Sally Hunter

Personal information
- Full name: Sally Hunter
- National team: Australia
- Born: 13 April 1985 (age 41) Perth, Western Australia
- Height: 1.72 m (5 ft 8 in)
- Weight: 62 kg (137 lb)

Sport
- Sport: Swimming
- Strokes: Freestyle, breaststroke
- Club: Central Aquatic Marion
- Coach: Peter Bishop

Medal record
Swimming
Representing Australia
World Championships (LC)
| Gold medal – first place | 2007 Melbourne | 4×100 m freestyle |
| Silver medal – second place | 2009 Rome | 4×100 m medley |
| Silver medal – second place | 2013 Barcelona | 4×100 m medley |
| Bronze medal – third place | 2009 Rome | 4×100 m freestyle |
World Championships (SC)
| Silver medal – second place | 2008 Manchester | 200 m breaststroke |
| Silver medal – second place | 2008 Manchester | 4×100 m freestyle |
| Silver medal – second place | 2012 Istanbul | 4×100 m freestyle |
| Silver medal – second place | 2012 Istanbul | 4×100 m medley |
| Silver medal – second place | 2014 Doha | 4×100 m medley |
Commonwealth Games
| Gold medal – first place | 2014 Glasgow | 4×100 m medley |
| Silver medal – second place | 2014 Glasgow | 200 m breaststroke |

= Sally Hunter (swimmer) =

Australian swimmer (born 1985)

Sally Hunter (born 13 April 1985), née Sally Foster, is an Australian breaststroke swimmer.

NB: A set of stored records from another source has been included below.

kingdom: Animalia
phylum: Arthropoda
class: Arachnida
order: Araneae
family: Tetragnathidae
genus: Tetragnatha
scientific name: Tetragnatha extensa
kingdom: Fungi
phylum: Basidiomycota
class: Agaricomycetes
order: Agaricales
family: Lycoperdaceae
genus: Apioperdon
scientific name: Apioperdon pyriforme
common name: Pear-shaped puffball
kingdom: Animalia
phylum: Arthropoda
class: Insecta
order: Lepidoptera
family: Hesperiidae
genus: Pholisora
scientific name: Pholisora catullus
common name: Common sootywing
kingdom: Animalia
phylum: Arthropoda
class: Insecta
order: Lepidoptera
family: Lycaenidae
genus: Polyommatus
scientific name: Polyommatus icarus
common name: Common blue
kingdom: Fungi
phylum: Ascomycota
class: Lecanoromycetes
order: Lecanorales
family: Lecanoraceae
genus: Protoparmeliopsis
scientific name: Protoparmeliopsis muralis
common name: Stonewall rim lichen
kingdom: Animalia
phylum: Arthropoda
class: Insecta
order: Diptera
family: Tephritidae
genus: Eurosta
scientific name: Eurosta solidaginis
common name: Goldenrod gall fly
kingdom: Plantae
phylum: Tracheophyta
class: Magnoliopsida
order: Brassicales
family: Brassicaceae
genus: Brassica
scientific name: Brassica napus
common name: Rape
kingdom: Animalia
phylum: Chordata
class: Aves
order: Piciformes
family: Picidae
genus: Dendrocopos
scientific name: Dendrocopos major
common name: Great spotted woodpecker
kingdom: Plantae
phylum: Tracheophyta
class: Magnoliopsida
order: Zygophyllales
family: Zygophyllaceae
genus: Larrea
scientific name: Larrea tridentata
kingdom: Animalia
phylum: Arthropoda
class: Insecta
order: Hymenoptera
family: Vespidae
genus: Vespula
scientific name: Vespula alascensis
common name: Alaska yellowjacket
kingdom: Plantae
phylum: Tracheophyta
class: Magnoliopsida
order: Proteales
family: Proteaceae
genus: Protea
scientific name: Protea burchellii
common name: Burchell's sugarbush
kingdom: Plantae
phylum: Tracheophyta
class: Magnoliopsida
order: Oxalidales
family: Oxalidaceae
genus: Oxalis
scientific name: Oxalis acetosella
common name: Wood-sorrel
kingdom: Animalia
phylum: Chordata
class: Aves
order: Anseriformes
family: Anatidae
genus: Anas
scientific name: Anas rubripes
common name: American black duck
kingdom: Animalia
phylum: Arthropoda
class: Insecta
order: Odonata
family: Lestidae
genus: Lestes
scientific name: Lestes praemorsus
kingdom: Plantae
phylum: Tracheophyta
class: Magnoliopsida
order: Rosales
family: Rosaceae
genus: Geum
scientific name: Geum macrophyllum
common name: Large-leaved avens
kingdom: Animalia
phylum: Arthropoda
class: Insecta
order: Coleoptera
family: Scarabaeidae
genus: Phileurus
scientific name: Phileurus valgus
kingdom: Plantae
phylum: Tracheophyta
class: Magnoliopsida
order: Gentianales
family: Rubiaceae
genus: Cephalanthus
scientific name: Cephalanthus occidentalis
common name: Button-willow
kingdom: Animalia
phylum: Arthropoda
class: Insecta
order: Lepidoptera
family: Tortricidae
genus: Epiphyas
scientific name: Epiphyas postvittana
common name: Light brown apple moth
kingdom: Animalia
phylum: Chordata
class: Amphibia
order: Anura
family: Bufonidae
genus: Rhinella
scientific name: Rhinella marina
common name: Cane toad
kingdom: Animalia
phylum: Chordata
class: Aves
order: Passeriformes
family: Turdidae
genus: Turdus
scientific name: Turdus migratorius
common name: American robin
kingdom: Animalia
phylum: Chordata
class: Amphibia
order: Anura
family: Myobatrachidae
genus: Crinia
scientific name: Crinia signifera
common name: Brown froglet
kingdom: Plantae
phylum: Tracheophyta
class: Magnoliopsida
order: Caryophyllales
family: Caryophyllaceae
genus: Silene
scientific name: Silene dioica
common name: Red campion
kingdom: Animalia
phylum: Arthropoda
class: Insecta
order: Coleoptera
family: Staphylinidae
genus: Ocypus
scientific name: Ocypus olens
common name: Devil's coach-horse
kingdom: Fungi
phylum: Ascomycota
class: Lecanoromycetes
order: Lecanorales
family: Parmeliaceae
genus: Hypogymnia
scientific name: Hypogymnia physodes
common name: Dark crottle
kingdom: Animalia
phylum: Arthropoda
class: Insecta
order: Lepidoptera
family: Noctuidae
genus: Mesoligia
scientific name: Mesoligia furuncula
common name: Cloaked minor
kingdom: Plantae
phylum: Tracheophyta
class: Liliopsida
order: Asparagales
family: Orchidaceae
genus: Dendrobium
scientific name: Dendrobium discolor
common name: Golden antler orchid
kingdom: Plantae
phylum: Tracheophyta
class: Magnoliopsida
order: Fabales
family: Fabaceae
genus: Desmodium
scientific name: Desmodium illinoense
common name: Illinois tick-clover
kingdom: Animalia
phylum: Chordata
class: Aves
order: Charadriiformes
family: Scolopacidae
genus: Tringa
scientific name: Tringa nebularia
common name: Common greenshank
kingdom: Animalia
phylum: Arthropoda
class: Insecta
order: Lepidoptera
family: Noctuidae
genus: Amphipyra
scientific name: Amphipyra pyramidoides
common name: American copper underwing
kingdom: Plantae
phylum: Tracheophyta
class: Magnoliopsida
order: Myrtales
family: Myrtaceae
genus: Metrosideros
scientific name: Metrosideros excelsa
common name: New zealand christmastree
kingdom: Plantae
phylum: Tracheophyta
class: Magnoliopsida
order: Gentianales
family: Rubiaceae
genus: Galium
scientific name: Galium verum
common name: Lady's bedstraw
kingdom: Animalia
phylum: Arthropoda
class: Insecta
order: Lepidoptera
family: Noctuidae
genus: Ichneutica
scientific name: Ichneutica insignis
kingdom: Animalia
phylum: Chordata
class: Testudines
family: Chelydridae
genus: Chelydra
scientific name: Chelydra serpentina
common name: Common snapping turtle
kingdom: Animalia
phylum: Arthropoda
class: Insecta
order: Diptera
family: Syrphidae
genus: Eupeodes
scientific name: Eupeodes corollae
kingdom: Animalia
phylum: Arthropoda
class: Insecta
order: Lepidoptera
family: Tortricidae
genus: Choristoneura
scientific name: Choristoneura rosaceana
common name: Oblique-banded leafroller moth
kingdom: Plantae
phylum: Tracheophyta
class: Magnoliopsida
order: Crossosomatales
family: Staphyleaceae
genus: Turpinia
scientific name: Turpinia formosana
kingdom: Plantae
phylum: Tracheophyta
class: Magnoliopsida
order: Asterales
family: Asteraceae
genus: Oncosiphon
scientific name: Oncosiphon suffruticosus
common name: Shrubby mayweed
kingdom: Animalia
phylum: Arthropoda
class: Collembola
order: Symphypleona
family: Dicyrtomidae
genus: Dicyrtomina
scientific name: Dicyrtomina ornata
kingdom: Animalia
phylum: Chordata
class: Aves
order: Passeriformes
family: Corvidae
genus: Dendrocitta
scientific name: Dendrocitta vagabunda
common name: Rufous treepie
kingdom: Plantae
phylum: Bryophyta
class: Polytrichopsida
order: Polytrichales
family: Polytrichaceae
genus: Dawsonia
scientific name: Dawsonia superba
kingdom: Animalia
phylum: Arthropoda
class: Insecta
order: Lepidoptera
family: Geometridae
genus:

She won the silver medal in the 200-metre breaststroke event at the 2008 FINA Short Course World Championships. Hunter is an Australian Institute of Sport scholarship holder. She competed in the 200-metre breaststroke at the 2008 Summer Olympics in Beijing and at the 2012 Summer Olympics in London, reaching the final in 2012. She won the silver medal in the 200 m breaststroke at the 2014 Commonwealth Games, and was a member of Australia's gold-medal-winning 4×100-metre medley relay team.